TASK PROMPT
For each record below, retype the text exactly and omit any image.

___ DATASET RECORDS

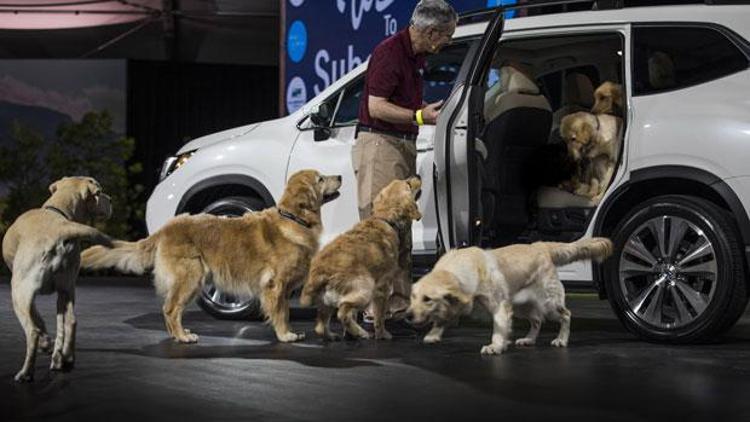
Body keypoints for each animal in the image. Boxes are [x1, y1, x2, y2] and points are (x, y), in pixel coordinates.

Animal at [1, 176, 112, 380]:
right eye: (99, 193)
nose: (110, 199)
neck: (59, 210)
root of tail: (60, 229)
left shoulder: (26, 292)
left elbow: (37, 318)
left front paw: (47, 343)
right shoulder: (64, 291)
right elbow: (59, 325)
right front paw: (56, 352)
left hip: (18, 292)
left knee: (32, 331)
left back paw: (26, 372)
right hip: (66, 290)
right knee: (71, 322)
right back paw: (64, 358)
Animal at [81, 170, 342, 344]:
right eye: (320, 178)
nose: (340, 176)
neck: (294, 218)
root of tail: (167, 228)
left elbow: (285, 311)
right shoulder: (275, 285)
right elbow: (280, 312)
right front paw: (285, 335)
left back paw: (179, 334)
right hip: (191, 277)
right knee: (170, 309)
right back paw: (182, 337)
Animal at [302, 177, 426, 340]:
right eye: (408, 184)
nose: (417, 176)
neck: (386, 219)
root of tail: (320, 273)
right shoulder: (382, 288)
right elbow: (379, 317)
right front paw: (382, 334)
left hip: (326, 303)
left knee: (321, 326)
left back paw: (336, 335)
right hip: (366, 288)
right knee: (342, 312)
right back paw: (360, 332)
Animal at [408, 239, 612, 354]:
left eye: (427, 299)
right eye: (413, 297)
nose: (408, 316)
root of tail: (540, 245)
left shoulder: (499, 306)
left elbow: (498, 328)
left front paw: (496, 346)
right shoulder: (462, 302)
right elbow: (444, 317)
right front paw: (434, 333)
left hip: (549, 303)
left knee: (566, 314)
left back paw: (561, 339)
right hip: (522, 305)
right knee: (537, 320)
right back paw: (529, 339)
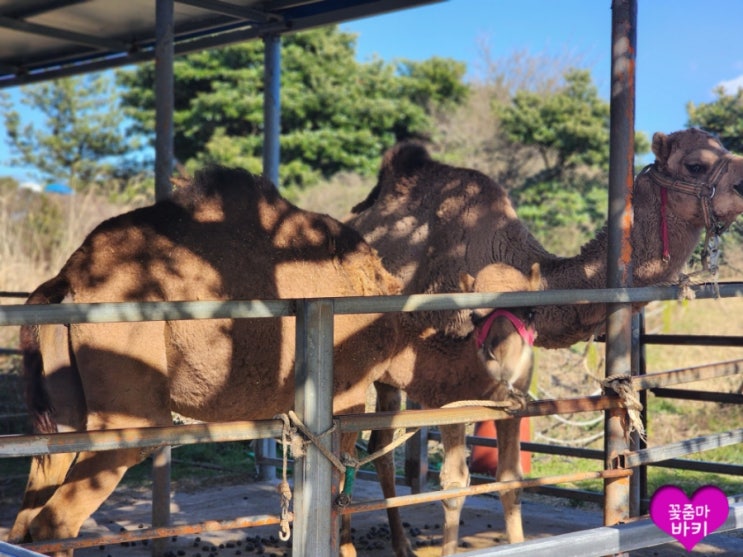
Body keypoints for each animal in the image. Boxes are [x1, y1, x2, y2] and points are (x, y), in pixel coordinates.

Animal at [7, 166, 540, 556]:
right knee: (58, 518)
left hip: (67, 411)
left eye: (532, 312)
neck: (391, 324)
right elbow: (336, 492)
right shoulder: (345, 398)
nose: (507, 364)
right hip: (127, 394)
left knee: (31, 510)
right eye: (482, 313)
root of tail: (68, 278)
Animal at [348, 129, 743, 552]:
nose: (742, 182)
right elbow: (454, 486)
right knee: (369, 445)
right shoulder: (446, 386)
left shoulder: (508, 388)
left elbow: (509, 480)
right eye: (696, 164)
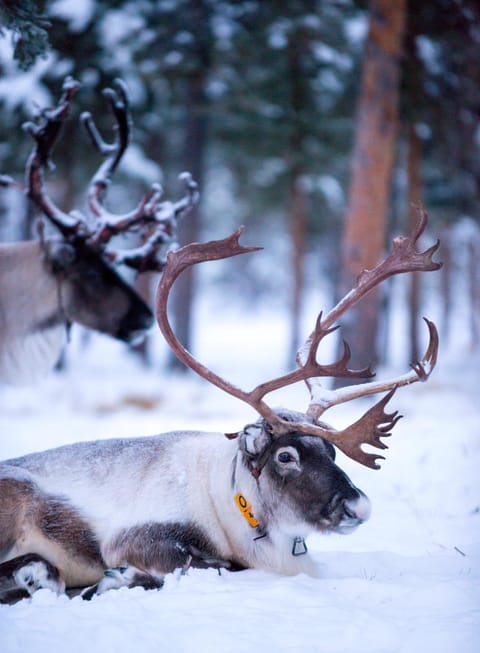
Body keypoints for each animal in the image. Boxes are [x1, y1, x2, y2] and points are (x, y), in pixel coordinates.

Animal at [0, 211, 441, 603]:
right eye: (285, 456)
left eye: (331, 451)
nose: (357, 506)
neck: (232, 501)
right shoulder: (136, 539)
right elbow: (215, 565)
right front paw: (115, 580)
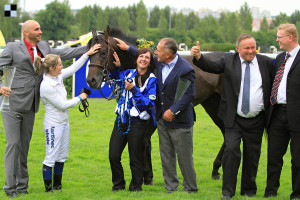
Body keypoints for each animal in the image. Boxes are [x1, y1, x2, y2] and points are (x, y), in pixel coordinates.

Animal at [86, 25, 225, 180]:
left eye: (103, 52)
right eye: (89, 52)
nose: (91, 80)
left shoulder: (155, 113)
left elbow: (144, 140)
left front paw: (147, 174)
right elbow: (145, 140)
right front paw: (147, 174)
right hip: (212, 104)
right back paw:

______

COMPLETED EXERCISE
Body keypoints for each animal in the image. Boxes are [x1, y1, x2, y2] and points are (x, y), in pixel coordinates.

Animal at [1, 176, 112, 380]:
right eye: (99, 193)
nose: (110, 199)
neck: (59, 210)
root of tail: (60, 229)
left shoulder: (26, 292)
left elbow: (37, 318)
left front paw: (47, 343)
right shoulder: (64, 291)
right elbow: (59, 325)
right front paw: (56, 352)
left hip: (18, 292)
left knee: (32, 331)
left back paw: (26, 372)
right hip: (66, 290)
right knee: (71, 322)
right back paw: (64, 358)
Animal at [81, 170, 342, 344]:
right eye: (320, 178)
nose: (340, 176)
neck: (294, 218)
root of tail: (167, 228)
left elbow: (285, 311)
right shoulder: (275, 285)
right elbow: (280, 312)
right front paw: (285, 335)
left back paw: (179, 334)
right hip: (191, 277)
right knee: (170, 309)
right back paw: (182, 337)
Animal at [302, 177, 426, 340]:
right eye: (408, 184)
nose: (417, 176)
neck: (386, 219)
root of tail: (320, 273)
right shoulder: (382, 288)
right elbow: (379, 317)
right front paw: (382, 334)
left hip: (326, 303)
left knee: (321, 326)
left back paw: (336, 335)
right hip: (366, 288)
right knee: (342, 312)
right back paw: (360, 332)
Animal at [408, 239, 612, 354]:
left eye: (427, 299)
right eye: (413, 297)
nose: (408, 316)
root of tail: (540, 245)
left shoulder: (499, 306)
left elbow: (498, 328)
left front paw: (496, 346)
right shoulder: (462, 302)
right elbow: (444, 317)
right front paw: (434, 333)
left hip: (549, 303)
left knee: (566, 314)
left back paw: (561, 339)
right hip: (522, 305)
right knee: (537, 320)
right back paw: (529, 339)
Body keypoints for each animal in the image. Boxes are [x1, y1, x2, y2] and points are (x, y), in pixel coordinates.

Animal at [7, 166, 540, 556]:
right knee: (58, 518)
left hip: (67, 411)
left eye: (532, 312)
neck: (391, 324)
right elbow: (336, 492)
right shoulder: (345, 398)
nose: (507, 364)
right hip: (127, 394)
left knee: (31, 510)
right eye: (482, 313)
root of tail: (68, 278)
Animal at [348, 129, 743, 552]:
nose: (742, 182)
right elbow: (454, 486)
right knee: (369, 445)
right shoulder: (446, 386)
left shoulder: (508, 388)
left elbow: (509, 480)
right eye: (696, 164)
Body keypoints for each animal in the image. Boxes are [x1, y1, x2, y2] and points are (x, y), in pixel coordinates.

Animal at [0, 211, 441, 603]:
right eye: (285, 456)
left eye: (331, 451)
nose: (357, 506)
neck: (232, 501)
right shoulder: (136, 539)
right elbow: (215, 565)
right front paw: (115, 580)
Body keypoints for each animal in the image. Boxes are [x1, y1, x2, y2] and points are (x, y), in pixel coordinates.

Animal at [86, 25, 225, 180]:
left eye: (103, 52)
right eye: (89, 52)
nose: (91, 80)
left shoulder: (155, 113)
left elbow: (144, 140)
left front paw: (147, 174)
right elbow: (145, 140)
right front paw: (147, 174)
right hip: (212, 104)
right back paw:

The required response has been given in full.